Though rising home prices and recent big-ticket office purchases have been held up as promising signs for economic recovery in major US cities, a Bloomberg column argues low price swings present a more encouraging forecast for some markets.
For a 12-month period ending on June 30, the risk-adjusted return on home investments in New York City was 2.45 percent, pacing the nation’s biggest cities, according to Bloomberg data. Los Angeles ranked right behind New York with a 2.27 percent return.
Rounding out the top five list in terms of return on home investment adjusted for risk are Tampa (2.12 percent), Washington DC (1.98 percent) and Boston (1.92 percent). Miami is among the cities to place in the top ten, tied with San Diego for seventh place.
When adjusted for risk, the returns of those two markets suggest a sustainable recovery for housing markets.
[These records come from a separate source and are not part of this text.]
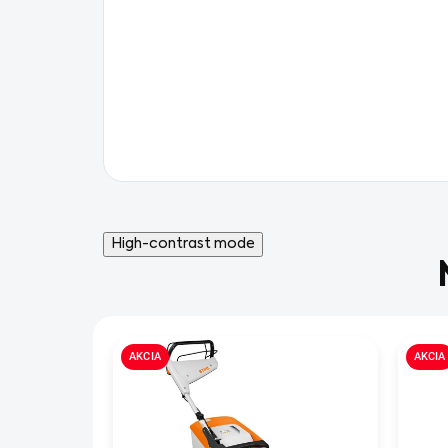
High-contrast mode
AKCIA
AKCIA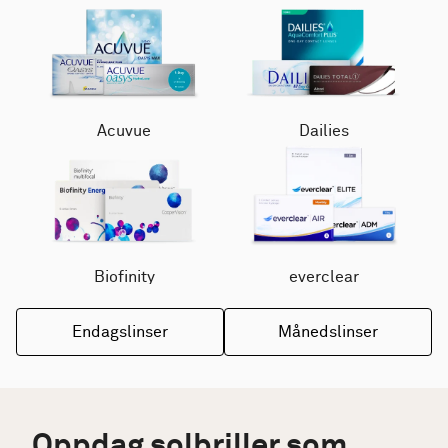
Acuvue
Dailies
Biofinity
everclear
Endagslinser
Månedslinser
Oppdag solbriller som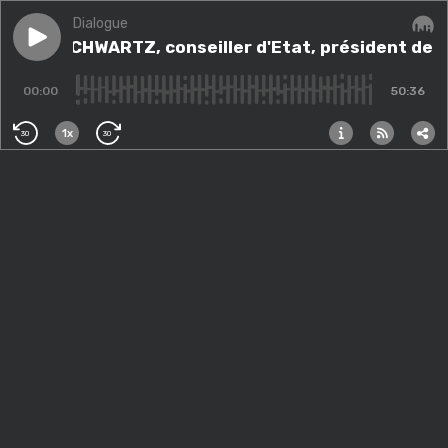
Dialogue
Play episode
Rémy SCHWARTZ, conseiller d'Etat, président de la se
Rémy SCHWARTZ, conseiller d'Etat, président de la
Audi
00:00
50:36
1x
30
30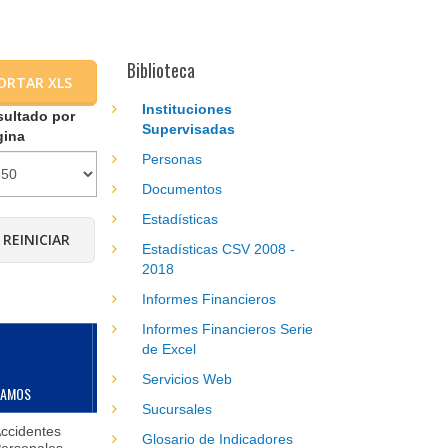
Biblioteca
ORTAR XLS
Instituciones
sultado por
Supervisadas
gina
Personas
Documentos
Estadísticas
Estadísticas CSV 2008 -
2018
Informes Financieros
Informes Financieros Serie
de Excel
Servicios Web
RAMOS
ESPECIALIDADES
DIRECCIÓN
D
Sucursales
ccidentes
Barrio Monseñor Lezcano,
M
Glosario de Indicadores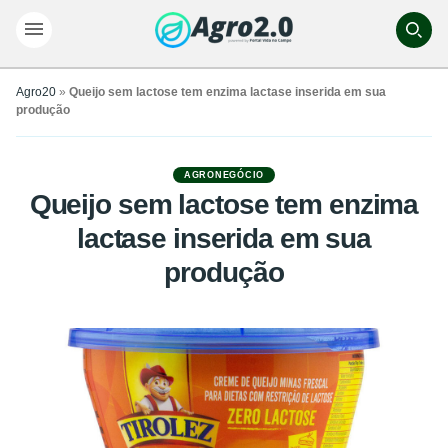
Agro20
»
Queijo sem lactose tem enzima lactase inserida em sua
produção
AGRONEGÓCIO
Queijo sem lactose tem enzima
lactase inserida em sua
produção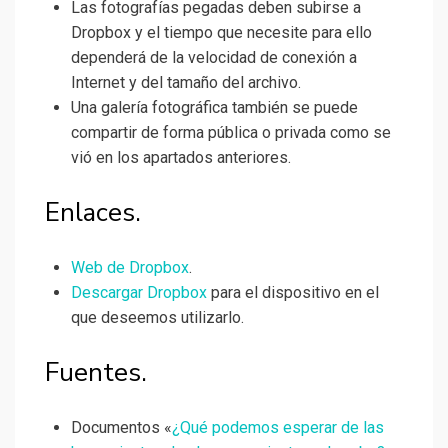
Las fotografías pegadas deben subirse a
Dropbox y el tiempo que necesite para ello
dependerá de la velocidad de conexión a
Internet y del tamaño del archivo.
Una galería fotográfica también se puede
compartir de forma pública o privada como se
vió en los apartados anteriores.
Enlaces.
Web de Dropbox
.
Descargar Dropbox
para el dispositivo en el
que deseemos utilizarlo.
Fuentes.
Documentos «
¿Qué podemos esperar de las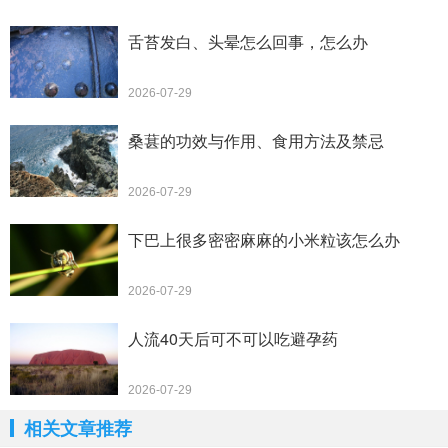
舌苔发白、头晕怎么回事，怎么办
2026-07-29
桑葚的功效与作用、食用方法及禁忌
2026-07-29
下巴上很多密密麻麻的小米粒该怎么办
2026-07-29
人流40天后可不可以吃避孕药
2026-07-29
相关文章推荐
Other cities have seen larger gains, but with a higher amount of volatility, making the value of those surges unclear.
For instance, the data show Phoenix has seen a 1.86 risk-adjusted return on home investments, ranking right outside the top five among major metros. But during the 12-month period, the housing market surged 29 percent compared to New York’s 17 percent.
During the same 12-month period, New York state has also seen the best return on bonds sold by its municipalities, another positive sign in the pandemic recovery. New York debt gained 4.1 percent.
While some metros are faring better than others on returns when adjusted for risk, the housing market is the tide that lifts all boats at the moment. In the second quarter, U.S. household real estate values jumped by $1.2 trillion, a record for a single quarter.